ErwGr. 1

REG_2021_523 · zur Einrichtung des Programms „InvestEU“ und zur Änderung der Verordnung (EU) 2015/1017

Die COVID-19-Pandemie ist ein großer Schock für die Volkswirtschaften der Welt und der Union und hat erhebliche soziale und wirtschaftliche Auswirkungen auf sämtliche Mitgliedstaaten und Regionen. Aufgrund der erforderlichen Eindämmungsmaßnahmen ging die Wirtschaftstätigkeit in der Union erheblich zurück. Es wird davon ausgegangen, dass das BIP der Union im Jahr 2020 um rund 7,4 % und damit weitaus stärker als während der Finanzkrise im Jahr 2009 zurückgeht. Die Investitionstätigkeit ist erheblich zurückgegangen. Schwachstellen, etwa die übermäßige Abhängigkeit von nicht diversifizierten externen Bezugsquellen und das Fehlen kritischer Infrastruktur, müssen, insbesondere im Hinblick auf kleine und mittlere Unternehmen (KMU) einschließlich Kleinstunternehmen, angegangen werden, um die Wirksamkeit der von der Union ergriffenen Notfallmaßnahmen sowie die Widerstandsfähigkeit der gesamten Wirtschaft zu verbessern und gleichzeitig ihre Offenheit für Wettbewerb und Handel im Einklang mit den geltenden Regeln zu wahren, indem beispielsweise strategische Wertschöpfungsketten diversifiziert und gestärkt werden.
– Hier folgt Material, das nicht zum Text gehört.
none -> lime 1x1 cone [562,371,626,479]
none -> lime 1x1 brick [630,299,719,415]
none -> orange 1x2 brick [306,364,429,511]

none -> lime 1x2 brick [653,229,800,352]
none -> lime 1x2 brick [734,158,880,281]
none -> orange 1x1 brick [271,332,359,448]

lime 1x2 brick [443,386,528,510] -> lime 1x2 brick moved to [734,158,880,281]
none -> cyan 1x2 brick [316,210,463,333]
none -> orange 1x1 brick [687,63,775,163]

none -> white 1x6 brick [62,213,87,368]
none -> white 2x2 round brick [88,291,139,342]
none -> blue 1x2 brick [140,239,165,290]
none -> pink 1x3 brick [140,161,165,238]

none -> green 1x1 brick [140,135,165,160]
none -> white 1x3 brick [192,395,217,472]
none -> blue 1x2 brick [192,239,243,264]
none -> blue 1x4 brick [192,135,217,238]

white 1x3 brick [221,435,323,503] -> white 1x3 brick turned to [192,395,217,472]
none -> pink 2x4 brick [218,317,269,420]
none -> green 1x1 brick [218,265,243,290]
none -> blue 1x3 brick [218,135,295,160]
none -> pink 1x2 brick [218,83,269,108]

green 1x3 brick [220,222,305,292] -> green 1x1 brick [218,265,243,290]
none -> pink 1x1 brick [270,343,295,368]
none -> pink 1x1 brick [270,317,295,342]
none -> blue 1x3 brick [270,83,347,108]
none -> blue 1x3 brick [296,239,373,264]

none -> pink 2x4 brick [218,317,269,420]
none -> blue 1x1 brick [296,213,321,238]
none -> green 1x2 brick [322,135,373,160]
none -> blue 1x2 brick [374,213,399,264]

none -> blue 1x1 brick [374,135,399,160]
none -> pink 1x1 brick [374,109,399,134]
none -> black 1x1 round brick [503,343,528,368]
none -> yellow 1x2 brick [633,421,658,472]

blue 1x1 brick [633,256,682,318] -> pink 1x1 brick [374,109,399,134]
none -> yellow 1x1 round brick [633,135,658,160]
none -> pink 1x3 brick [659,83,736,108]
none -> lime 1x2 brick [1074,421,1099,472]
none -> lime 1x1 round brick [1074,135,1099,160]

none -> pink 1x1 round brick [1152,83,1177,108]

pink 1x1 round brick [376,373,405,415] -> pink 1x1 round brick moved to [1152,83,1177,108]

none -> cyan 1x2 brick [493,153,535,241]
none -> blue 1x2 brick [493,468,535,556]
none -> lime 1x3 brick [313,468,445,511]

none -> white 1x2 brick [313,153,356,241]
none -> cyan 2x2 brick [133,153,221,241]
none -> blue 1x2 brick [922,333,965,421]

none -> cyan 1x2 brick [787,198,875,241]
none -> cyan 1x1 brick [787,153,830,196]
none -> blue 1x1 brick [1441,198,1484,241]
Vor der Pandemie war zwar eine Erholung des Verhältnisses der Investitionen zum BIP in der Union zu beobachten, doch blieb sie hinter den an einen kräftigen Aufschwung geknüpften Erwartungen zurück und reichte nicht aus, um den im Anschluss an die Krise von 2009 über Jahre gebildeten Investitionsstau abzubauen. Insbesondere werden das derzeitige Investitionsniveau und die Investitionsprognosen nicht ausreichen, um den Bedarf der Union an strukturellen Investitionen zur Wiederankurbelung und Stützung eines langfristigen Wachstums vor dem Hintergrund technologischen Wandels und globaler Wettbewerbsfähigkeit, unter anderem in den Bereichen Innovation, Kompetenzen, Infrastruktur und KMU zu decken, und sie werden nicht ausreichen, um auf zentrale gesellschaftliche Herausforderungen wie Nachhaltigkeit und Bevölkerungsalterung zu reagieren. Mit Blick auf die Verwirklichung der politischen Ziele der Union und die Stützung einer raschen, nachhaltigen, integrativen, dauerhaften und gesunden wirtschaftlichen Erholung ist daher Unterstützung erforderlich, um Marktversagen und suboptimalen Investitionsbedingungen entgegenzuwirken und den Investitionsrückstand in bestimmten Wirtschaftszweigen zu verringern.